Start of RECORDS FOR THIS TASK

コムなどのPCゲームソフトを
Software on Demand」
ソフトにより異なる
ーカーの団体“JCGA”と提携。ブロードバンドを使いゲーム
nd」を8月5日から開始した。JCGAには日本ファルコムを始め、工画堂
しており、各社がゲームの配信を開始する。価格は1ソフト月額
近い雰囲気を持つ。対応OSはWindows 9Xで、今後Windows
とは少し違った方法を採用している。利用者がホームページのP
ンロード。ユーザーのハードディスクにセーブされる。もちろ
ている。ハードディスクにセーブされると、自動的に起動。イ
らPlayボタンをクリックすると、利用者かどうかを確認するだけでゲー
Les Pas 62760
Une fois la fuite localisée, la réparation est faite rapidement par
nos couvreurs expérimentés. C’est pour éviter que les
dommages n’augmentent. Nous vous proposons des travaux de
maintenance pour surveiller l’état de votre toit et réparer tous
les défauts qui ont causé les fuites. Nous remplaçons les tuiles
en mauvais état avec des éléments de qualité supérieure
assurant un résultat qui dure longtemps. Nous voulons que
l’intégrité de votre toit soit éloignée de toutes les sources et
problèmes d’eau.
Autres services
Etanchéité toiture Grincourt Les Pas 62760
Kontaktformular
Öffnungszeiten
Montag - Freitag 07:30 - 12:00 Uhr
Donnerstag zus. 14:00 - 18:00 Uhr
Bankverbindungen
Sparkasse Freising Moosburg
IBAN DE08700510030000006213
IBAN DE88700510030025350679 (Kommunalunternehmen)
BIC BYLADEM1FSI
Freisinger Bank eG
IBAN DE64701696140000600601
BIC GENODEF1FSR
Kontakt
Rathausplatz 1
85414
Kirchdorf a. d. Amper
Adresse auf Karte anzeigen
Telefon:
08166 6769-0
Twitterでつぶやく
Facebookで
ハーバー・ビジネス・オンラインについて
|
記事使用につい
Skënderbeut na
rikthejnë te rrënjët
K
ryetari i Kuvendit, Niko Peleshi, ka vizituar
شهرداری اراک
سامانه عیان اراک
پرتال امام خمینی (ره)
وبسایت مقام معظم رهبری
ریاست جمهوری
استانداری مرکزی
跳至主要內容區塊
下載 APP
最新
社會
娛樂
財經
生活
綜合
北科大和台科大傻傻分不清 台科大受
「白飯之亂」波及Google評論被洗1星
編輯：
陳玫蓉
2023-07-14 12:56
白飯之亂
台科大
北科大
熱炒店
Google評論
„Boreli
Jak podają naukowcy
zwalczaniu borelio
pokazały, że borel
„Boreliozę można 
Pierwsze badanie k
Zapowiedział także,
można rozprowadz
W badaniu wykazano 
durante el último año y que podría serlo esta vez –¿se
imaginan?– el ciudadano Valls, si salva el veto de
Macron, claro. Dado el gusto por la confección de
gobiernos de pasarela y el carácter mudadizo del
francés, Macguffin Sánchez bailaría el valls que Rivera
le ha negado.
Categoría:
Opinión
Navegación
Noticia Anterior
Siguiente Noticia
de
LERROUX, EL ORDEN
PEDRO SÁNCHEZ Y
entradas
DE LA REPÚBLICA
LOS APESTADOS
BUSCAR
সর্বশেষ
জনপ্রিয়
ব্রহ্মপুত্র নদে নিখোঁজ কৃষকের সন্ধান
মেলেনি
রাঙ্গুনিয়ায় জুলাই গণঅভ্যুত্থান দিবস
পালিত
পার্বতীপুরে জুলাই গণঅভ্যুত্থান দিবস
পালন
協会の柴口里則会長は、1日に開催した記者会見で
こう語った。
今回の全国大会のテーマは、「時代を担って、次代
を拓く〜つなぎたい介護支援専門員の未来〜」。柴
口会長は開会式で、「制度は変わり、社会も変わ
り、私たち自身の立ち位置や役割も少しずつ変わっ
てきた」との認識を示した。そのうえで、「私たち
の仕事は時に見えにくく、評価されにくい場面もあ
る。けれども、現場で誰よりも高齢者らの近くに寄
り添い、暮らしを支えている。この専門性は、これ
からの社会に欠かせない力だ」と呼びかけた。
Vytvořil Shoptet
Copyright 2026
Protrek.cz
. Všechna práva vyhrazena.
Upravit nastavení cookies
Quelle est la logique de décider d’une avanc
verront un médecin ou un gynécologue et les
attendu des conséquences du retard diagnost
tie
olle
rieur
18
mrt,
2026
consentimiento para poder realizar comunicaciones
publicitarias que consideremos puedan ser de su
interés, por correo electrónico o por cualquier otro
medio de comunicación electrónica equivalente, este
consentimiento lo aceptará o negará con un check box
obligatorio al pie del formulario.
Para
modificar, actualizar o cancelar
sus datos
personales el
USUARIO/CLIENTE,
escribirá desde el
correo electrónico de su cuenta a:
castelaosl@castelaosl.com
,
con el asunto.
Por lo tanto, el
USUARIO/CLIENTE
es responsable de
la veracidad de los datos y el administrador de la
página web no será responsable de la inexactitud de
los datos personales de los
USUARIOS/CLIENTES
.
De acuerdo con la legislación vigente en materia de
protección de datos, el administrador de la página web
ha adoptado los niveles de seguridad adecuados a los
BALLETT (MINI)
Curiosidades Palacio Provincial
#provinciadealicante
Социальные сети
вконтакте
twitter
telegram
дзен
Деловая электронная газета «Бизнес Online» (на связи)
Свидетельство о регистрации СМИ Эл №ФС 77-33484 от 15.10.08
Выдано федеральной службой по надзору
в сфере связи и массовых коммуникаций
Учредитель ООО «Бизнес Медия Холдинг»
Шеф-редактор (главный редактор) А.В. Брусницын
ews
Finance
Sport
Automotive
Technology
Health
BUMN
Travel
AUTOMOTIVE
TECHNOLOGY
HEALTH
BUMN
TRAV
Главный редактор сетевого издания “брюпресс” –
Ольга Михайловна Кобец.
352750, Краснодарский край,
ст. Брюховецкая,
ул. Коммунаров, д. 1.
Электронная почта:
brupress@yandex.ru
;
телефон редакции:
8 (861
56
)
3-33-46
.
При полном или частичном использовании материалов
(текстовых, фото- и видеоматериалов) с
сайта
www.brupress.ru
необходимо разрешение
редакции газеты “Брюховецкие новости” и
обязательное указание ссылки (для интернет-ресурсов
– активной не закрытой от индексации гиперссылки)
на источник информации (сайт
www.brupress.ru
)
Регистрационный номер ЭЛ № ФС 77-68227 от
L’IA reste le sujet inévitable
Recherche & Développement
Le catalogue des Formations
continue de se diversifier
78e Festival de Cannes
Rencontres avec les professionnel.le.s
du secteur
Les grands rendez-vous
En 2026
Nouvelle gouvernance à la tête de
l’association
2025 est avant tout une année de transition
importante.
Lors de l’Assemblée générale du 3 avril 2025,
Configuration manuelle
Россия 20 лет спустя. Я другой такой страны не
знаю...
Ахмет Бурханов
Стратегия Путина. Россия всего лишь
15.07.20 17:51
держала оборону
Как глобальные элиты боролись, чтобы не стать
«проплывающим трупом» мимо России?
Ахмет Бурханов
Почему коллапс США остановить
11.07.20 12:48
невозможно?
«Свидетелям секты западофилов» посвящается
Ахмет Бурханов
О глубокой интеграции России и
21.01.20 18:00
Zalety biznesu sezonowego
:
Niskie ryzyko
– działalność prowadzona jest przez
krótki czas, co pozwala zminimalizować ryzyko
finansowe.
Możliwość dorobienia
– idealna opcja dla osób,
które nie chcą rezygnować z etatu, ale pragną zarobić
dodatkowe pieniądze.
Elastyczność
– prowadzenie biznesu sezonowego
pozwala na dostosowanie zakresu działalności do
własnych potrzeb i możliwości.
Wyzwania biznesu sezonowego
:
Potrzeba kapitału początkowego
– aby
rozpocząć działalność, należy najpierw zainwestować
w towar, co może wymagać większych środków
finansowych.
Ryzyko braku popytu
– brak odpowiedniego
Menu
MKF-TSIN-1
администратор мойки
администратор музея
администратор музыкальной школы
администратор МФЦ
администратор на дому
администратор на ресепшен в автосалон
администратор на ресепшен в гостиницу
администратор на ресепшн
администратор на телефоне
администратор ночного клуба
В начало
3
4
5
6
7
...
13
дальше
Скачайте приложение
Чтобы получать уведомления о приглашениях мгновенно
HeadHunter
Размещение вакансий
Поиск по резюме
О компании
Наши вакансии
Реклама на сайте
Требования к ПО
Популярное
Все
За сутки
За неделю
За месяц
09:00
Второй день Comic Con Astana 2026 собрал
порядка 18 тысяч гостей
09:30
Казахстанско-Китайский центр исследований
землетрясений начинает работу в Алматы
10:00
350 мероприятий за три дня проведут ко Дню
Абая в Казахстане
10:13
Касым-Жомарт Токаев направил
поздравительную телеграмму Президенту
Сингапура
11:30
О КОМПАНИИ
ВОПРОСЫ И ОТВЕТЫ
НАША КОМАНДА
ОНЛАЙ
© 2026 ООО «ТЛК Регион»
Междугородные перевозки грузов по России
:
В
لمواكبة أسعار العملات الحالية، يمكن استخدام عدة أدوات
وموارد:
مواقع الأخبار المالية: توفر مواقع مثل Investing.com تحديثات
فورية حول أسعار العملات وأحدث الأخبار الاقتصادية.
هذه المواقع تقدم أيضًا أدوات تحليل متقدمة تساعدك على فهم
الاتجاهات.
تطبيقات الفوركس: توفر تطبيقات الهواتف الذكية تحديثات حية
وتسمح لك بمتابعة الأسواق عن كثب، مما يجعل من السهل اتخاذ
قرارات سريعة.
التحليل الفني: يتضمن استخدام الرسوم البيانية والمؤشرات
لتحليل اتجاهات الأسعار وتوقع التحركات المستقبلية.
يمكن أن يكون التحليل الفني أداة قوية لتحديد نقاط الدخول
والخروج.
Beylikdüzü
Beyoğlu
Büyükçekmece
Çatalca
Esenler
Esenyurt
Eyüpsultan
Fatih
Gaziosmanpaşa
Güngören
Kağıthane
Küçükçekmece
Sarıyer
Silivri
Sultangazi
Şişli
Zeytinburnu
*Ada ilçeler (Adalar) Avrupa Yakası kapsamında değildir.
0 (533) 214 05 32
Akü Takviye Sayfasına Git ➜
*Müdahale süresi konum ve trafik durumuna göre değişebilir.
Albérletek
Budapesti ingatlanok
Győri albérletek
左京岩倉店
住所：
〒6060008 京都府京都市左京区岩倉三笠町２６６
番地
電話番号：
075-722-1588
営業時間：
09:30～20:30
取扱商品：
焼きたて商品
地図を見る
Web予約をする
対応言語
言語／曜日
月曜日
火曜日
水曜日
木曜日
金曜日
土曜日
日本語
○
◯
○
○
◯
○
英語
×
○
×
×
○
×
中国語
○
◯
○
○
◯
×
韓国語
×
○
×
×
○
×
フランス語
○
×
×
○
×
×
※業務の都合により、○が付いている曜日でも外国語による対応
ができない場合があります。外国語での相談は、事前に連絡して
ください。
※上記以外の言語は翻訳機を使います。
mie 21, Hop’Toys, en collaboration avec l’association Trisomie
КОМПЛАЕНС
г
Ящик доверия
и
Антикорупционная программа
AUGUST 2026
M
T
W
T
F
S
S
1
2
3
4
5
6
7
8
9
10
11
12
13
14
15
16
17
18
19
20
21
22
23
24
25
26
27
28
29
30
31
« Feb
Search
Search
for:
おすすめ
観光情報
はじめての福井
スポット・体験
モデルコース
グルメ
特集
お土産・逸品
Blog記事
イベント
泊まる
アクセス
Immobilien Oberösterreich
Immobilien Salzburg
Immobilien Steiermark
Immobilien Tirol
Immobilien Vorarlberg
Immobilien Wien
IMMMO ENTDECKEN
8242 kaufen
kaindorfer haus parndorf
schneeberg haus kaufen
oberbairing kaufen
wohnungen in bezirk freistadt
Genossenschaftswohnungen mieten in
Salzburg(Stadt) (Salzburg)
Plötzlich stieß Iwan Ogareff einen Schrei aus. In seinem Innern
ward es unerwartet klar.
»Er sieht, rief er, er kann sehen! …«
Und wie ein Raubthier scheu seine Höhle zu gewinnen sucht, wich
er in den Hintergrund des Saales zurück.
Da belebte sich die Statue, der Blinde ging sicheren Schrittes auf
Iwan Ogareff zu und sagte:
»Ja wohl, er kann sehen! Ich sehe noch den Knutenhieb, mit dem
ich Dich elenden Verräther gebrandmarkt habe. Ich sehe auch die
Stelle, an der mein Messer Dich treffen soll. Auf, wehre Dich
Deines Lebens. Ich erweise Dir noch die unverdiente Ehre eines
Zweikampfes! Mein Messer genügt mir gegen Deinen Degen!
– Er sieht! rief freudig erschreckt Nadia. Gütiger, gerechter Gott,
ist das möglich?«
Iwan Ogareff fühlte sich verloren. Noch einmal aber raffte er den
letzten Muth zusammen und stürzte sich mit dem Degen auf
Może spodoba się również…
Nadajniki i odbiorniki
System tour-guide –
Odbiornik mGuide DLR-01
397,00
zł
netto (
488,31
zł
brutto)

End of RECORDS FOR THIS TASK

→ ACTION ITEM:
Can you quote the data word for word, from its first line up to and including the line that contains "Freisinger Bank eG"?

→ REPLY:
コムなどのPCゲームソフトを
Software on Demand」
ソフトにより異なる
ーカーの団体“JCGA”と提携。ブロードバンドを使いゲーム
nd」を8月5日から開始した。JCGAには日本ファルコムを始め、工画堂
しており、各社がゲームの配信を開始する。価格は1ソフト月額
近い雰囲気を持つ。対応OSはWindows 9Xで、今後Windows
とは少し違った方法を採用している。利用者がホームページのP
ンロード。ユーザーのハードディスクにセーブされる。もちろ
ている。ハードディスクにセーブされると、自動的に起動。イ
らPlayボタンをクリックすると、利用者かどうかを確認するだけでゲー
Les Pas 62760
Une fois la fuite localisée, la réparation est faite rapidement par
nos couvreurs expérimentés. C’est pour éviter que les
dommages n’augmentent. Nous vous proposons des travaux de
maintenance pour surveiller l’état de votre toit et réparer tous
les défauts qui ont causé les fuites. Nous remplaçons les tuiles
en mauvais état avec des éléments de qualité supérieure
assurant un résultat qui dure longtemps. Nous voulons que
l’intégrité de votre toit soit éloignée de toutes les sources et
problèmes d’eau.
Autres services
Etanchéité toiture Grincourt Les Pas 62760
Kontaktformular
Öffnungszeiten
Montag - Freitag 07:30 - 12:00 Uhr
Donnerstag zus. 14:00 - 18:00 Uhr
Bankverbindungen
Sparkasse Freising Moosburg
IBAN DE08700510030000006213
IBAN DE88700510030025350679 (Kommunalunternehmen)
BIC BYLADEM1FSI
Freisinger Bank eG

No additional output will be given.